● **To do**: Copy word for word the lines in the records below, starting at the line with "index mcp: (367, 308)" and ending at the line with "thumb cmc: (559, 335)". Skip the pictures.

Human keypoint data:
....

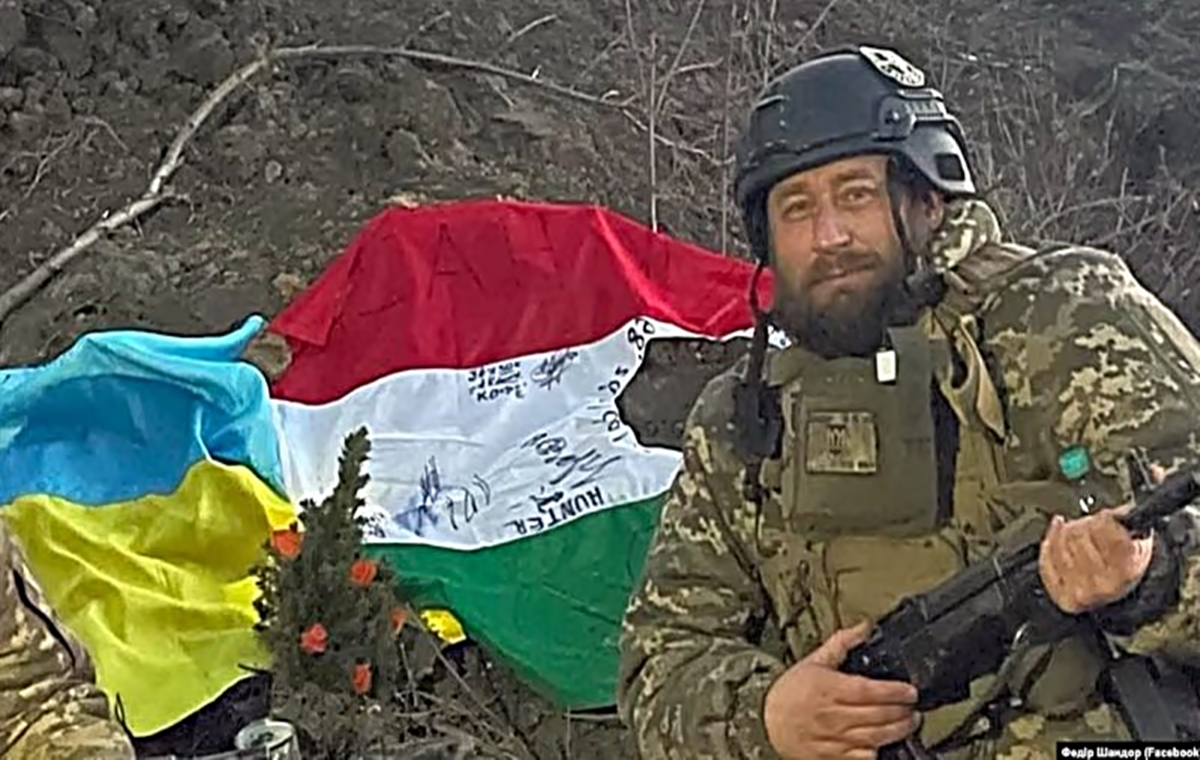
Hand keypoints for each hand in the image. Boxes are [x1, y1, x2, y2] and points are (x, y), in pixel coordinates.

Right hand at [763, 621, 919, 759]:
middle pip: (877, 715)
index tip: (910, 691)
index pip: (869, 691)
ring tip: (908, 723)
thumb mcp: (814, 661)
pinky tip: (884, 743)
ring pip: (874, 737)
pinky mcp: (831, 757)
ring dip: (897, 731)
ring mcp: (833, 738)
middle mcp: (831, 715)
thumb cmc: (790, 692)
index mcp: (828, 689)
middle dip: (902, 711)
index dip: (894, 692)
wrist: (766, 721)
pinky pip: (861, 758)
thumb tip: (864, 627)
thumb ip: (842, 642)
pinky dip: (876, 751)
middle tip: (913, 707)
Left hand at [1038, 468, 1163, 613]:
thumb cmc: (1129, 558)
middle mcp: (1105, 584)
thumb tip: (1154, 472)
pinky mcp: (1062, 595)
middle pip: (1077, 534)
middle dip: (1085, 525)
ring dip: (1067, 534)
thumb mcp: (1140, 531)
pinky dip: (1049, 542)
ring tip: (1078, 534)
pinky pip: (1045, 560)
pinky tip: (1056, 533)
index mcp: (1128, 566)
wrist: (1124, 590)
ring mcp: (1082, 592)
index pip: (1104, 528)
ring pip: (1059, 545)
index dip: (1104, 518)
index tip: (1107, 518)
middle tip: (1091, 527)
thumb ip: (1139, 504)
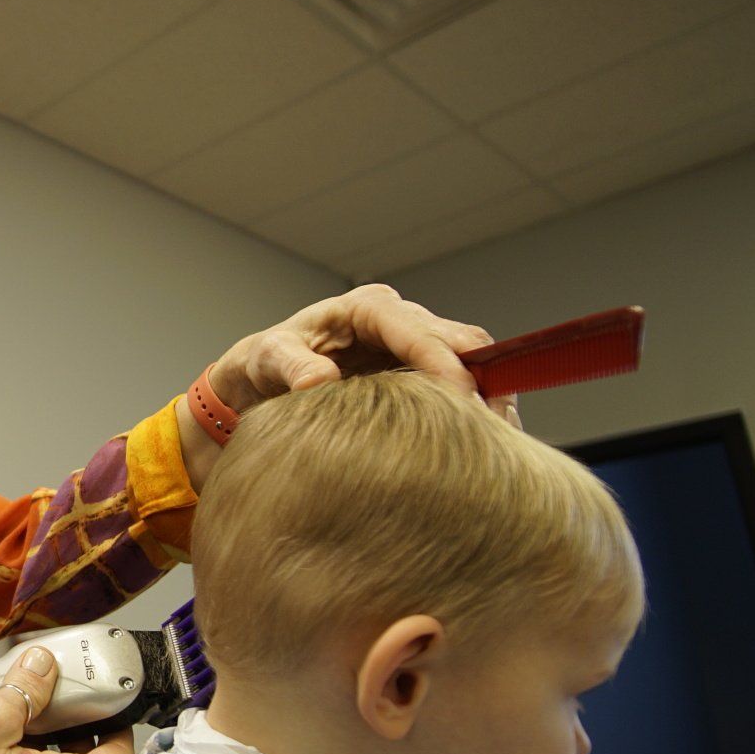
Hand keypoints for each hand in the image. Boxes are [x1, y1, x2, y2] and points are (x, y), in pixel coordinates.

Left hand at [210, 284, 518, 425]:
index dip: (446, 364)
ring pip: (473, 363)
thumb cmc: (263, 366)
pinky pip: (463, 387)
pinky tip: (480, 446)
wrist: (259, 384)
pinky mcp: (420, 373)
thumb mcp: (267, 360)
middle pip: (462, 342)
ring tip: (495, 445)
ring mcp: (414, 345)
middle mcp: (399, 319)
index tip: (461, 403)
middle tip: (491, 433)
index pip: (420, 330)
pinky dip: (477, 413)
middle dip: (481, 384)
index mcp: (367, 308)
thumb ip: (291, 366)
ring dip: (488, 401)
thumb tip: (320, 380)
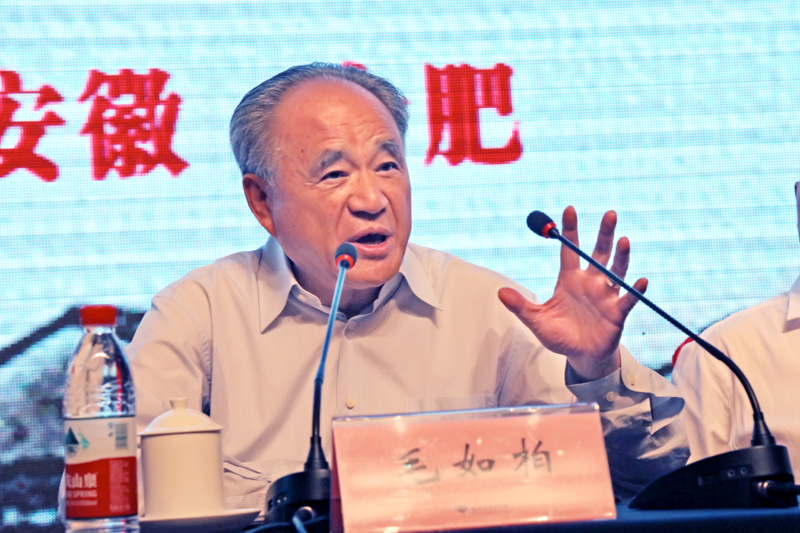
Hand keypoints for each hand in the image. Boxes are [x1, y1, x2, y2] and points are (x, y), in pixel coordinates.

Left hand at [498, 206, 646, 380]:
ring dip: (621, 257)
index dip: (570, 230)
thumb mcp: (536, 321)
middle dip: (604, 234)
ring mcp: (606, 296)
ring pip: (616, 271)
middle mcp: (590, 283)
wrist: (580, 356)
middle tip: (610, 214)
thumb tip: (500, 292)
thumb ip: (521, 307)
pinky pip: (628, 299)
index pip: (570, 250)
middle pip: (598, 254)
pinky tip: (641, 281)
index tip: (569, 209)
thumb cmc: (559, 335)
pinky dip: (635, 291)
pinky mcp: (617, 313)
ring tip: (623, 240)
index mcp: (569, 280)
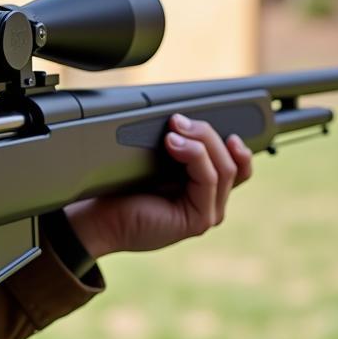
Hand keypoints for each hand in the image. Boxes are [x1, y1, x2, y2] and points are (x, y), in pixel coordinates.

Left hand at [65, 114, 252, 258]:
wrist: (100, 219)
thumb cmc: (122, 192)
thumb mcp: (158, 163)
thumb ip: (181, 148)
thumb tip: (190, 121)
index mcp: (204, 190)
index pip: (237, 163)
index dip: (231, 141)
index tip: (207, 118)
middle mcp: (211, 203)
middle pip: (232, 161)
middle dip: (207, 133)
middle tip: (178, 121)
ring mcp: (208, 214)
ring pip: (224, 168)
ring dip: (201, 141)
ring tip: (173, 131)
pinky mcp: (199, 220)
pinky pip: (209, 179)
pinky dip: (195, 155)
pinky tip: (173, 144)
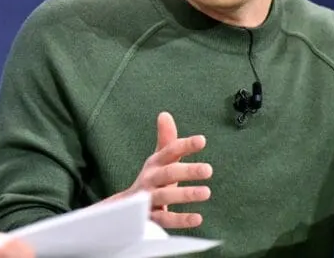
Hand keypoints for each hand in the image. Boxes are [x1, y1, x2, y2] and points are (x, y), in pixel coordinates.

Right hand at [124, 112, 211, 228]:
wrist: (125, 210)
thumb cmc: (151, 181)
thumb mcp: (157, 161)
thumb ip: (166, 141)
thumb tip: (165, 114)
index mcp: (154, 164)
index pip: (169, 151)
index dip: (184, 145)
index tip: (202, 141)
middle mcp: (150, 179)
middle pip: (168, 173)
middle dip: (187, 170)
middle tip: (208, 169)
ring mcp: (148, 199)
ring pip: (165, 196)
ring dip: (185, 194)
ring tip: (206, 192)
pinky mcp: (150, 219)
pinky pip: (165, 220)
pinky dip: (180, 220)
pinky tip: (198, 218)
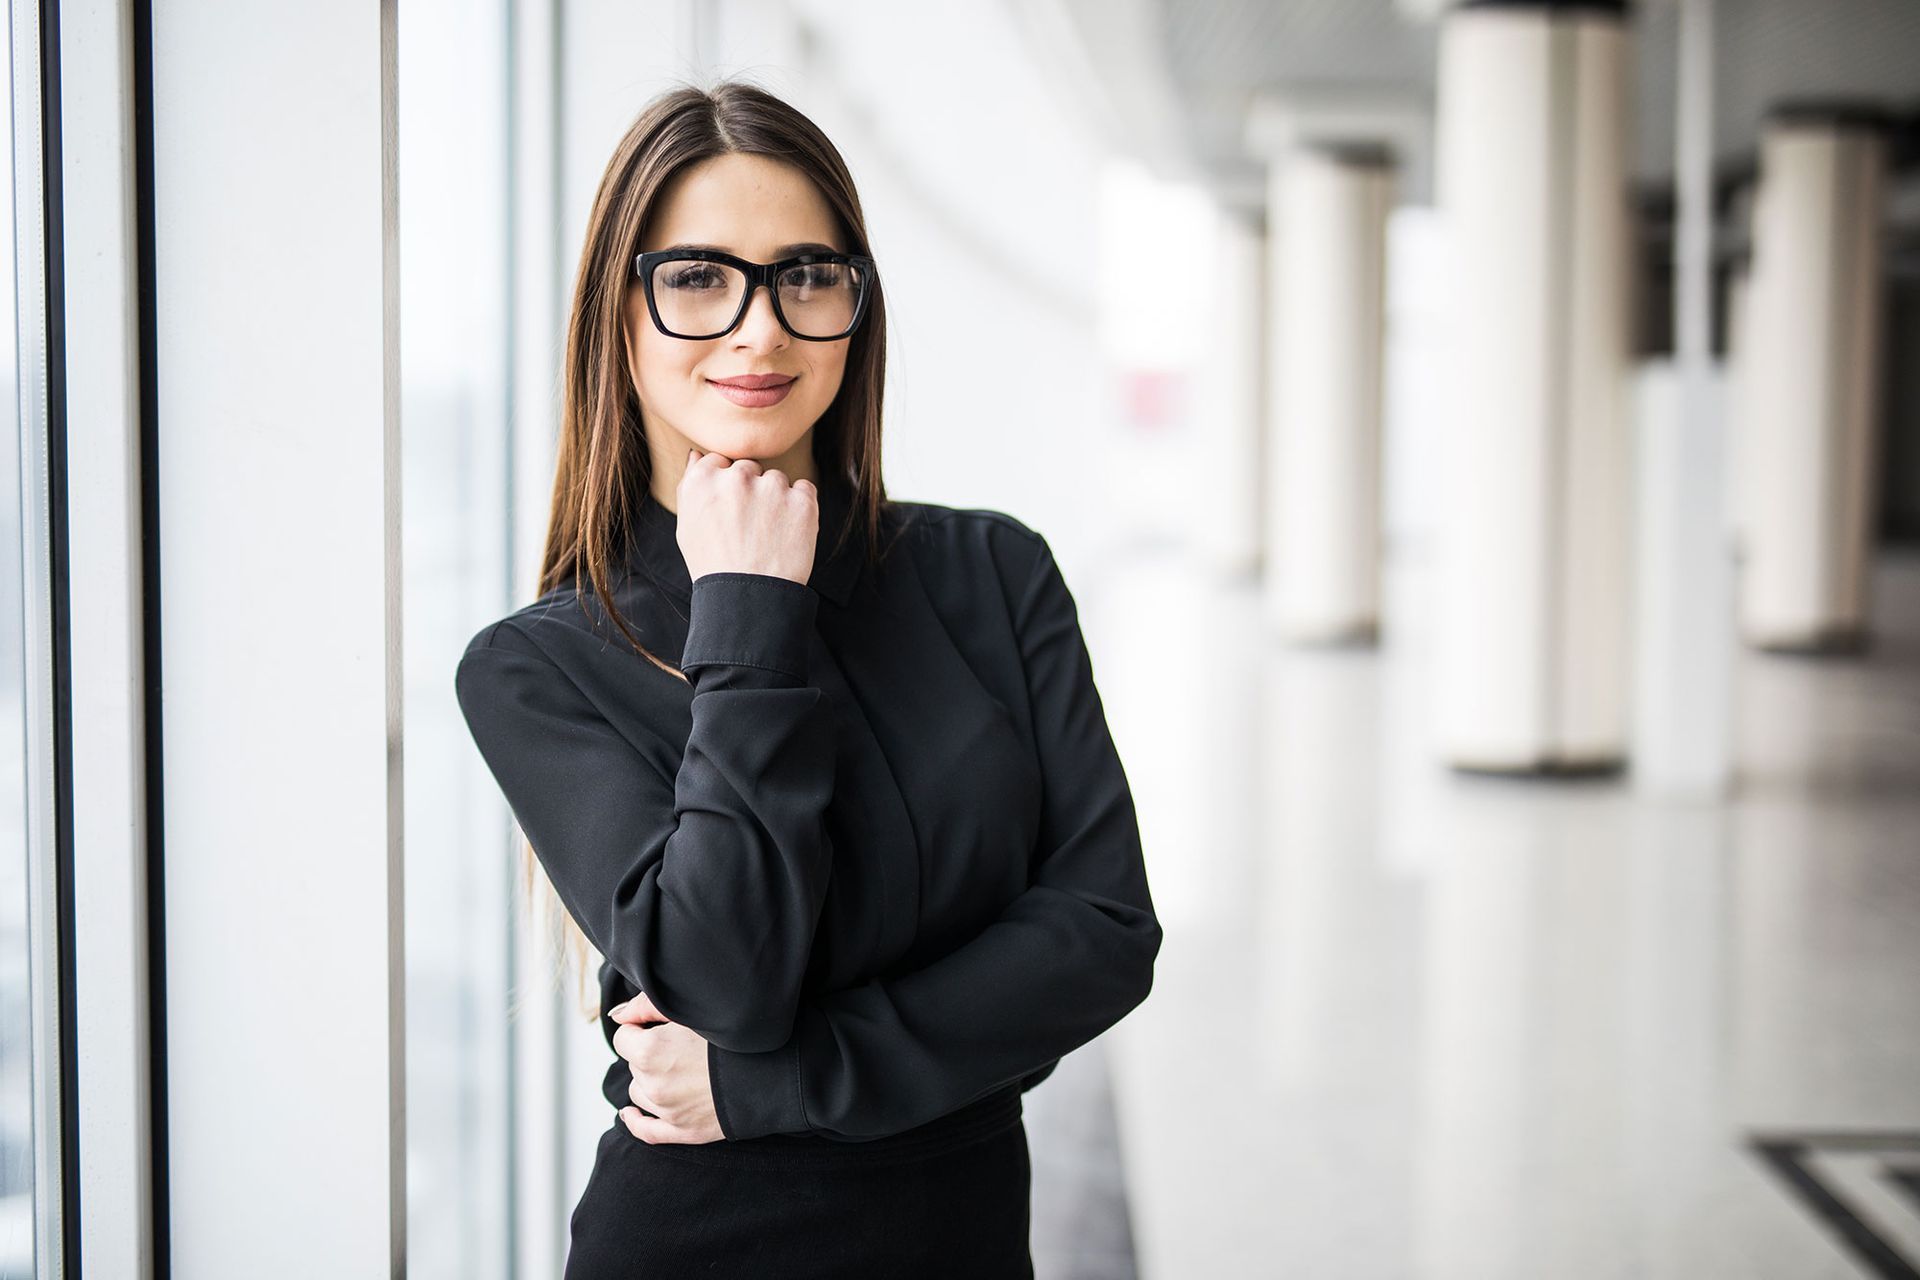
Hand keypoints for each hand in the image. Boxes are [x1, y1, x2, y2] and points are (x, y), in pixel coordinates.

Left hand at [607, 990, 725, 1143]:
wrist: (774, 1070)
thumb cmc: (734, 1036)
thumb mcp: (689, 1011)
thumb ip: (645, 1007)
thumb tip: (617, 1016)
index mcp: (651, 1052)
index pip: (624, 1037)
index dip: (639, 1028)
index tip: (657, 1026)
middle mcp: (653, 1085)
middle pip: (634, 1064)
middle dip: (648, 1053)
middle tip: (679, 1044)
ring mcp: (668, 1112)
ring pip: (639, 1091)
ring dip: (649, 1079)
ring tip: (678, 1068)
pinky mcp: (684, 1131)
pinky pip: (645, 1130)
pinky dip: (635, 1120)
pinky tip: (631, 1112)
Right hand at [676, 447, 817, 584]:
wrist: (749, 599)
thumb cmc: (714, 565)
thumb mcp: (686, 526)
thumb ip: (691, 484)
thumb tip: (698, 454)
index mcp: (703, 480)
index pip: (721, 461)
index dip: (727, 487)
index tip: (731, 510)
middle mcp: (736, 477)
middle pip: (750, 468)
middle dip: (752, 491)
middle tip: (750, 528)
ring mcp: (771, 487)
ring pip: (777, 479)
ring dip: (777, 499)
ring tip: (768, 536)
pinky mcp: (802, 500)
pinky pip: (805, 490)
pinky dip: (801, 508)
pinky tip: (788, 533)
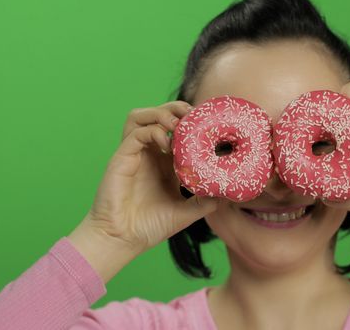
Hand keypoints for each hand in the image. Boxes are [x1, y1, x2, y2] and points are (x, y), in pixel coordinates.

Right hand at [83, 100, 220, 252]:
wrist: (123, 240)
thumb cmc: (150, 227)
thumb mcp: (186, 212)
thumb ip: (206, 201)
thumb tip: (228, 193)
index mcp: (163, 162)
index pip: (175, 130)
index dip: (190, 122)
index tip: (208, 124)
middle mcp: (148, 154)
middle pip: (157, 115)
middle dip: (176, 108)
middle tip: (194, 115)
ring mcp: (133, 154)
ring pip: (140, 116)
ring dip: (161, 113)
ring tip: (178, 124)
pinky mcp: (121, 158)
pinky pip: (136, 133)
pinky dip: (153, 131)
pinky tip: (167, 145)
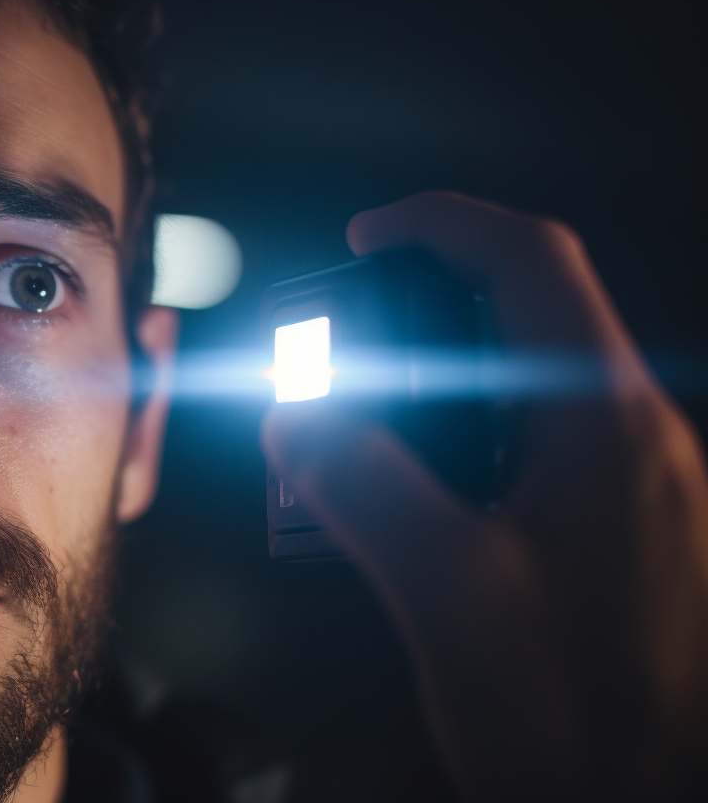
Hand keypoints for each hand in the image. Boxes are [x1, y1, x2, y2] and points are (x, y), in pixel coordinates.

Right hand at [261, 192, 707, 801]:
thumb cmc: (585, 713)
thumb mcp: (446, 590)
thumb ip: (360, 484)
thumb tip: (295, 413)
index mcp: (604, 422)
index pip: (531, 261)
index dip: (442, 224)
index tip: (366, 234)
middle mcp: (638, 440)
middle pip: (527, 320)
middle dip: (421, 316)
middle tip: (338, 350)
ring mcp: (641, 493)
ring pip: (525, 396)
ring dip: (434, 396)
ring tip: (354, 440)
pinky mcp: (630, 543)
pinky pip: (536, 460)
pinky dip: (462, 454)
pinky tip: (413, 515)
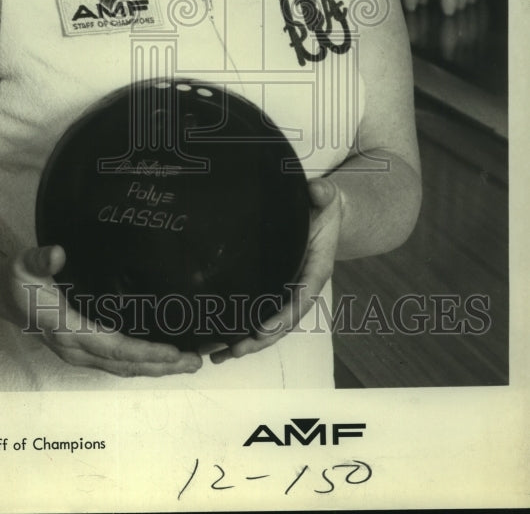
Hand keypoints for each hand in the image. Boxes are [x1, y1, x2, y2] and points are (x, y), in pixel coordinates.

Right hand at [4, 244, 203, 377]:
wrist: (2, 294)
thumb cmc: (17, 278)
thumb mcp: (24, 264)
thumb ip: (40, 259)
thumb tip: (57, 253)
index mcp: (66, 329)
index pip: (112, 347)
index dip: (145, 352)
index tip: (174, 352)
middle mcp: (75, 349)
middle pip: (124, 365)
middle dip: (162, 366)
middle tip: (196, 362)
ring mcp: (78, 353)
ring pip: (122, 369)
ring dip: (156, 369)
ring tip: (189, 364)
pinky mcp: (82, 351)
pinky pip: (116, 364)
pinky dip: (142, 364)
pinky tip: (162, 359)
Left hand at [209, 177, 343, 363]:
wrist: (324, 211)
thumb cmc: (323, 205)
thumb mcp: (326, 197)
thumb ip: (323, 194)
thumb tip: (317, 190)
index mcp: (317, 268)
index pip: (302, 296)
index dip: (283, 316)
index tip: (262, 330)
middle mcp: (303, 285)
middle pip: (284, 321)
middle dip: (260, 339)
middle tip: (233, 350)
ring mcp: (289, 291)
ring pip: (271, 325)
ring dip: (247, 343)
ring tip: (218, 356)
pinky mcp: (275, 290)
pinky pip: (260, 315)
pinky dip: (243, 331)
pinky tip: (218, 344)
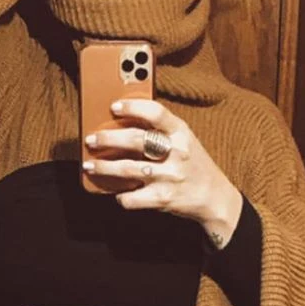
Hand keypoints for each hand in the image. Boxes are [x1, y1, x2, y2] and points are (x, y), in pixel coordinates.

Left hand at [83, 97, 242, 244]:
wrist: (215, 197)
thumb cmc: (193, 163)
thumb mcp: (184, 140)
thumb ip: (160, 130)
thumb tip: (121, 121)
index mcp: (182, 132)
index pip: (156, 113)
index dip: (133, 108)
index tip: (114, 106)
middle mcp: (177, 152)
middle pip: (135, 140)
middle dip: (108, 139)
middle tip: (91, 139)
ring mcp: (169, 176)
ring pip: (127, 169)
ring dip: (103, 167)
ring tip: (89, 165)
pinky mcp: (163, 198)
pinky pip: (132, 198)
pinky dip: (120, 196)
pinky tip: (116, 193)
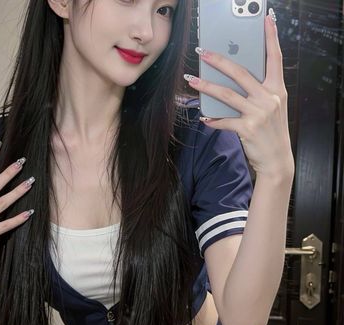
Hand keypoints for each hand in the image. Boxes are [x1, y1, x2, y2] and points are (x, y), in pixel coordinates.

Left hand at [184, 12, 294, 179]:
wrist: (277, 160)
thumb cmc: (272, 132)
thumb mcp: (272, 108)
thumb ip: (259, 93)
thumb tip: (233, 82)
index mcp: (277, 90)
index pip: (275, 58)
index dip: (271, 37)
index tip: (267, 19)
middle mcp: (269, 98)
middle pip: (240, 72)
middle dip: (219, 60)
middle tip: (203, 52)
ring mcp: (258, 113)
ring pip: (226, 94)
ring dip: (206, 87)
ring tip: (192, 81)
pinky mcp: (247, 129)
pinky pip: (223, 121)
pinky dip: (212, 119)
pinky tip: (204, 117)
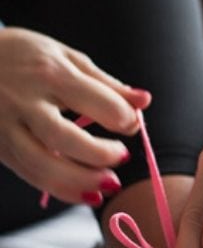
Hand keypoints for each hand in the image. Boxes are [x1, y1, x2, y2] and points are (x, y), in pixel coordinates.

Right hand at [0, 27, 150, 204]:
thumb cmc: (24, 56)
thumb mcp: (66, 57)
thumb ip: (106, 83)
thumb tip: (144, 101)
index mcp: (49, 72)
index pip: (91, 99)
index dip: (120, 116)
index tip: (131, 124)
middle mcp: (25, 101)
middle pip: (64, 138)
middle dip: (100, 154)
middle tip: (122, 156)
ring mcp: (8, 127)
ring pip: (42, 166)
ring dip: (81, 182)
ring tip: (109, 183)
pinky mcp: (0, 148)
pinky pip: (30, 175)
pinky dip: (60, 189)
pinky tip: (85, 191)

....

● **Solution to this task**:
index mcp: (367, 308)
thumb ip: (291, 366)
ring dip: (488, 401)
thumb tip: (320, 380)
Hand keypoints for each hand in the image. Boxes are [x1, y1, x2, y2] and points are (x, y), in pixel coordinates.

Left hand at [498, 206, 646, 380]:
ring dip: (621, 257)
index dip: (570, 230)
thumb mcp: (536, 321)
middle dip: (604, 234)
ring mcp: (606, 296)
ring pip: (616, 271)
middle mcp: (590, 283)
wrist: (580, 356)
middle tip: (610, 214)
thumb tip: (500, 292)
thumb ip: (521, 307)
pinky pip: (628, 299)
index pip: (570, 250)
middle pip: (598, 254)
pinky tip: (641, 281)
index tip: (569, 209)
thumb cmc: (559, 335)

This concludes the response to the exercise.